start
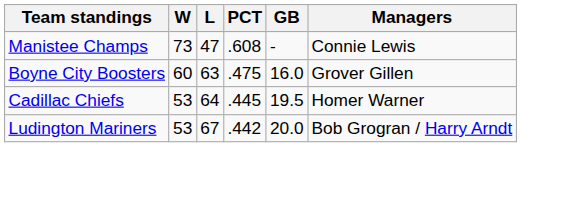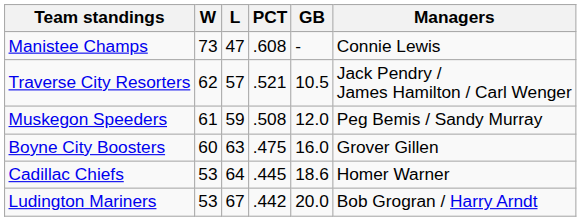+ row: Traverse City Resorters | 62 | 57 | .521 | 10.5 | Jack Pendry / James Hamilton / Carl Wenger
+ row: Muskegon Speeders | 61 | 59 | .508 | 12.0 | Peg Bemis / Sandy Murray
Cadillac Chiefs | GB: 19.5 -> 18.6
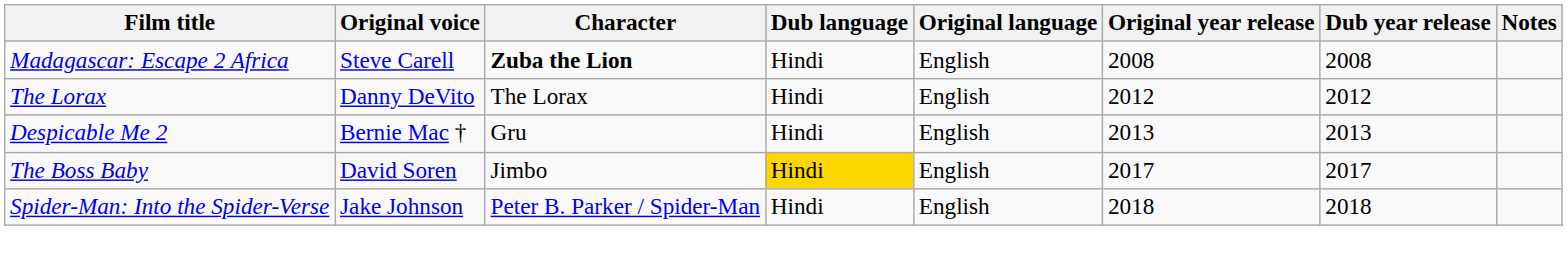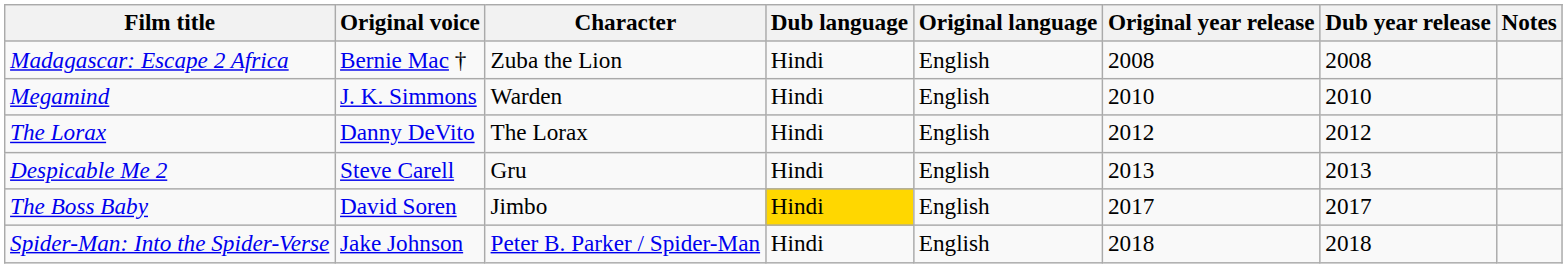Madagascar: Escape 2 Africa | Original voice: Steve Carell -> Bernie Mac †
Madagascar: Escape 2 Africa | Character: bold -> normal
+ row: Megamind | J. K. Simmons | Warden | Hindi | English | 2010 | 2010
Despicable Me 2 | Original voice: Bernie Mac † -> Steve Carell
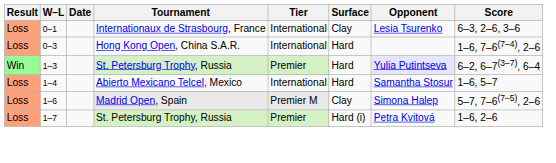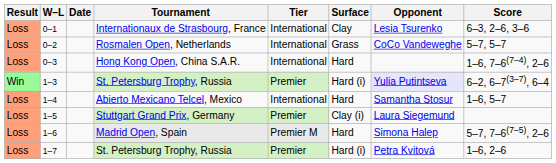+ row: Loss | 0–2 | Rosmalen Open, Netherlands | International | Grass | CoCo Vandeweghe | 5–7, 5–7
1–3 | Surface: Hard -> Hard (i)
+ row: Loss | 1–5 | Stuttgart Grand Prix, Germany | Premier | Clay (i) | Laura Siegemund
1–6 | Surface: Clay -> Hard
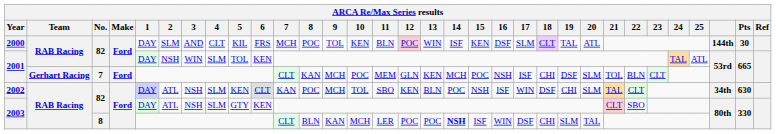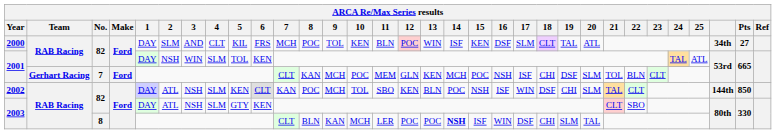2000 | column 30: 144th -> 34th
2000 | Pts: 30 -> 27
2002 | column 30: 34th -> 144th
2002 | Pts: 630 -> 850
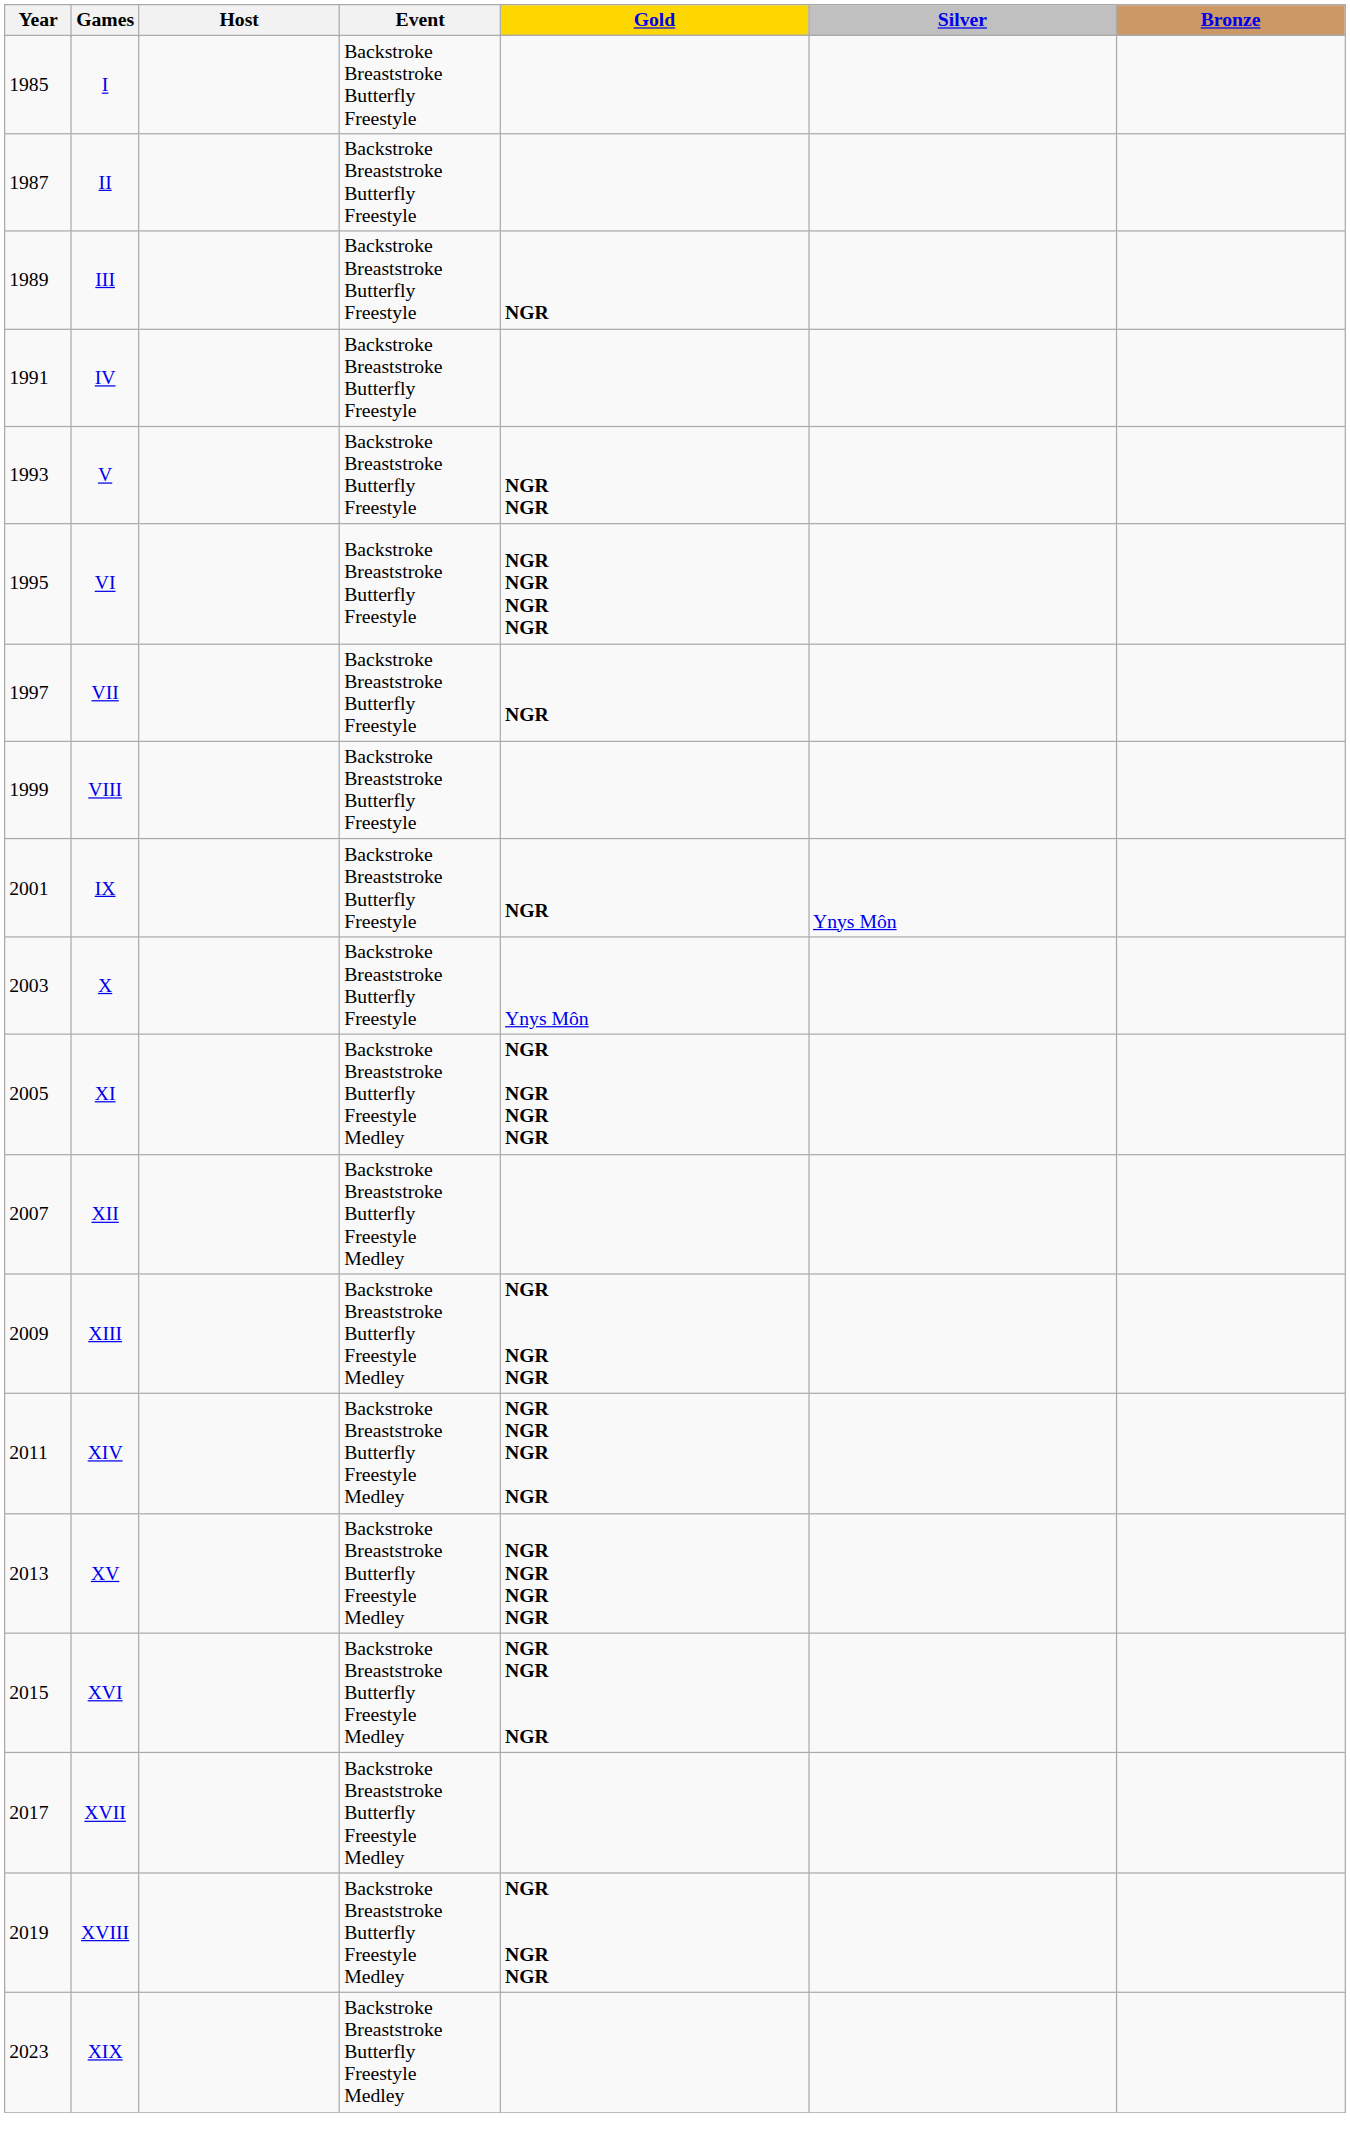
end
**GOAL OF THE EXERCISE**: Copy out every line of the rows above exactly, leaving out the pictures.

**EXERCISE RESULT**:
+ row: Traverse City Resorters | 62 | 57 | .521 | 10.5 | Jack Pendry / James Hamilton / Carl Wenger
+ row: Muskegon Speeders | 61 | 59 | .508 | 12.0 | Peg Bemis / Sandy Murray
Cadillac Chiefs | GB: 19.5 -> 18.6
Madagascar: Escape 2 Africa | Original voice: Steve Carell -> Bernie Mac †
Madagascar: Escape 2 Africa | Character: bold -> normal
+ row: Megamind | J. K. Simmons | Warden | Hindi | English | 2010 | 2010
Despicable Me 2 | Original voice: Bernie Mac † -> Steve Carell
+ row: Loss | 0–2 | Rosmalen Open, Netherlands | International | Grass | CoCo Vandeweghe | 5–7, 5–7
1–3 | Surface: Hard -> Hard (i)
+ row: Loss | 1–5 | Stuttgart Grand Prix, Germany | Premier | Clay (i) | Laura Siegemund
1–6 | Surface: Clay -> Hard
2000 | column 30: 144th -> 34th
2000 | Pts: 30 -> 27
2002 | column 30: 34th -> 144th
2002 | Pts: 630 -> 850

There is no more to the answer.